EXERCISE:
Once you reach the line with "Mandag-torsdag kl. 9-15, fredag kl. 9-12" below, copy each line exactly, stopping after the line with "Счета и Предложения", and skip any pictures.

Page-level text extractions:

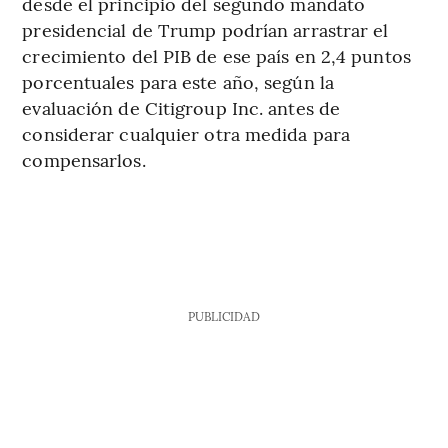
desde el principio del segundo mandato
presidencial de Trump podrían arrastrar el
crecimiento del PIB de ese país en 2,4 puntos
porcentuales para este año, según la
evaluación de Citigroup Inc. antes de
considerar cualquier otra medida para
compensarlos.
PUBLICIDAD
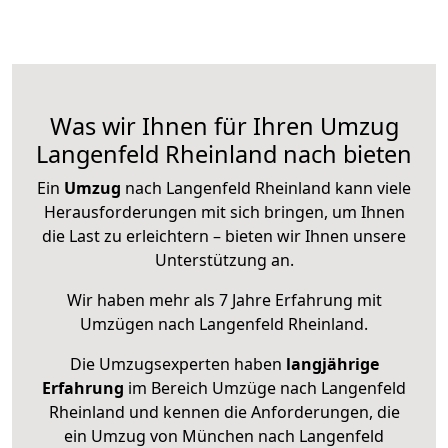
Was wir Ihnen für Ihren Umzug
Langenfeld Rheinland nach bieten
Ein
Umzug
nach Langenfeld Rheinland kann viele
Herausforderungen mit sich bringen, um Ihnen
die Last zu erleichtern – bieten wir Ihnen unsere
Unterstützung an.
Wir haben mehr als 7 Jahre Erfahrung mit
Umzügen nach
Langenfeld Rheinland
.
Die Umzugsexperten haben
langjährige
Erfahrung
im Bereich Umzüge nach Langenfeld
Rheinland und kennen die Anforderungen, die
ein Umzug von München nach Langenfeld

==

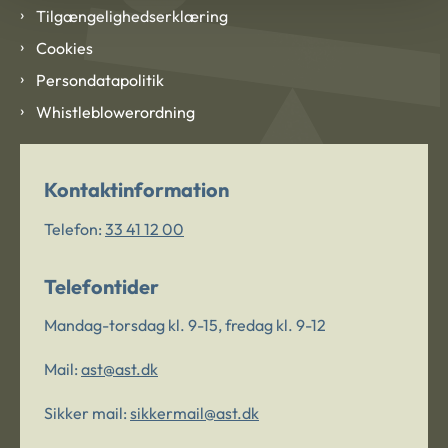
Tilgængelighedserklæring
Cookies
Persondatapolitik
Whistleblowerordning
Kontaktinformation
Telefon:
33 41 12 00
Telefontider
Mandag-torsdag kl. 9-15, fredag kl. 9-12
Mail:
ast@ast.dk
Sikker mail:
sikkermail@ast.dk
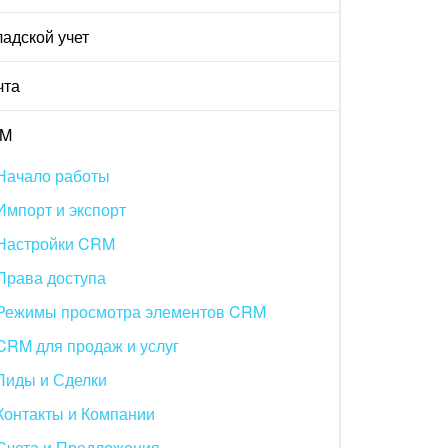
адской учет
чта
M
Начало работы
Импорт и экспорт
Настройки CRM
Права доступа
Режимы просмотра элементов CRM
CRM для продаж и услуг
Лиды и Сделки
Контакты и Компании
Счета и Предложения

RESULT OF THIS EXERCISE:
Mandag-torsdag kl. 9-15, fredag kl. 9-12
Mail:
ast@ast.dk
Sikker mail:
sikkermail@ast.dk
адской учет
чта
M
Начало работы
Импорт и экспорт
Настройки CRM
Права доступа
Режимы просмотра элементов CRM
CRM для продаж и услуг
Лиды и Сделки
Контакты и Компании
Счета и Предложения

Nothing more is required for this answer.